- _Description of the task_
Without including any pictures, write out all the records word for word.

╔══

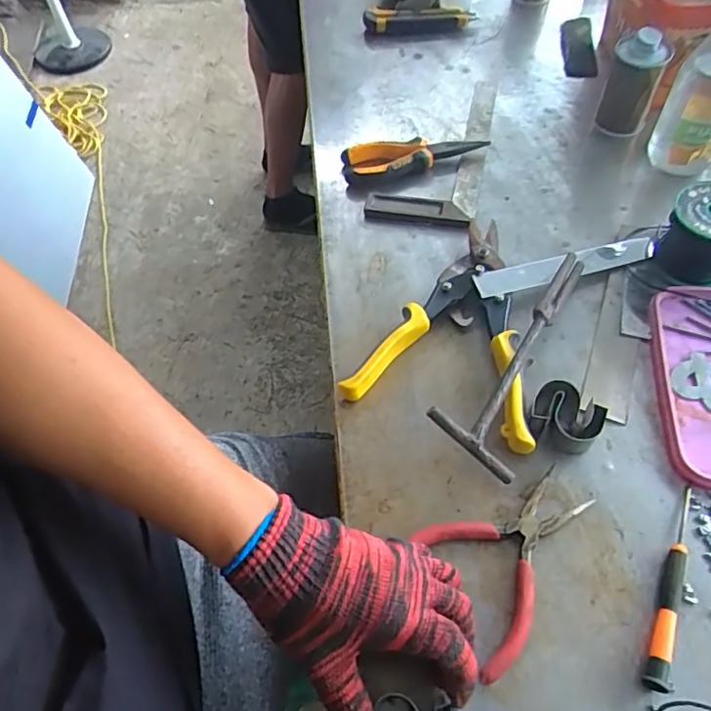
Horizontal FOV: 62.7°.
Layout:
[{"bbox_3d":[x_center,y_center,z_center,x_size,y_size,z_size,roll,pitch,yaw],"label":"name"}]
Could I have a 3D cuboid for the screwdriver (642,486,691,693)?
[{"bbox_3d":[0.218,0.153,0.395,0.015,0.014,0.141,21,62,16],"label":"screwdriver"}]

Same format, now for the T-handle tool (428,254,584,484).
[{"bbox_3d":[0.145,-0.005,0.490,0.074,0.023,0.228,42,60,-3],"label":"T-handle tool"}]

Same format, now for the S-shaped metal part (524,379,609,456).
[{"bbox_3d":[0.165,0.048,0.458,0.051,0.028,0.047,21,62,16],"label":"S-shaped metal part"}]

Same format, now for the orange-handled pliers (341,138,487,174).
[{"bbox_3d":[0.066,-0.221,0.644,0.155,0.024,0.037,-5,57,1],"label":"orange-handled pliers"}]

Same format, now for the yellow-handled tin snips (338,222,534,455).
[{"bbox_3d":[0.101,-0.035,0.521,0.153,0.028,0.219,17,60,14],"label":"yellow-handled tin snips"}]

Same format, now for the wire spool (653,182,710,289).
[{"bbox_3d":[0.314,-0.108,0.527,0.064,0.064,0.067,-2,58,3],"label":"wire spool"}]

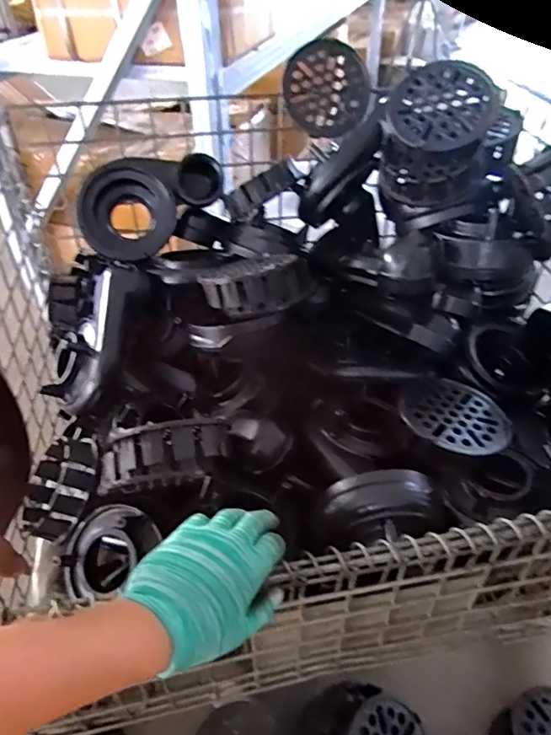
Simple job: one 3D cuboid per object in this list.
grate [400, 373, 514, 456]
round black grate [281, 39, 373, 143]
[{"bbox_3d":[0.222,0.056,0.637,0.129,0.007,0.135,5,35,-4],"label":"grate"},{"bbox_3d":[0.079,-0.412,0.771,0.130,0.125,0.022,22,15,-16],"label":"round black grate"}]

╚══

- _Response to this task_
Horizontal FOV: 62.7°.
Layout:
[{"bbox_3d":[x_center,y_center,z_center,x_size,y_size,z_size,roll,pitch,yaw],"label":"name"}]
Could I have a 3D cuboid for the screwdriver (642,486,691,693)?
[{"bbox_3d":[0.218,0.153,0.395,0.015,0.014,0.141,21,62,16],"label":"screwdriver"}]

Same format, now for the T-handle tool (428,254,584,484).
[{"bbox_3d":[0.145,-0.005,0.490,0.074,0.023,0.228,42,60,-3],"label":"T-handle tool"}]

Same format, now for the S-shaped metal part (524,379,609,456).
[{"bbox_3d":[0.165,0.048,0.458,0.051,0.028,0.047,21,62,16],"label":"S-shaped metal part"}]

Same format, now for the orange-handled pliers (341,138,487,174).
[{"bbox_3d":[0.066,-0.221,0.644,0.155,0.024,0.037,-5,57,1],"label":"orange-handled pliers"}]

Same format, now for the yellow-handled tin snips (338,222,534,455).
[{"bbox_3d":[0.101,-0.035,0.521,0.153,0.028,0.219,17,60,14],"label":"yellow-handled tin snips"}]

Same format, now for the wire spool (653,182,710,289).
[{"bbox_3d":[0.314,-0.108,0.527,0.064,0.064,0.067,-2,58,3],"label":"wire spool"}]

Simple job: one 3D cuboid per object in this list.
grate [400, 373, 514, 456]
round black grate [281, 39, 373, 143]
[{"bbox_3d":[0.222,0.056,0.637,0.129,0.007,0.135,5,35,-4],"label":"grate"},{"bbox_3d":[0.079,-0.412,0.771,0.130,0.125,0.022,22,15,-16],"label":"round black grate"}]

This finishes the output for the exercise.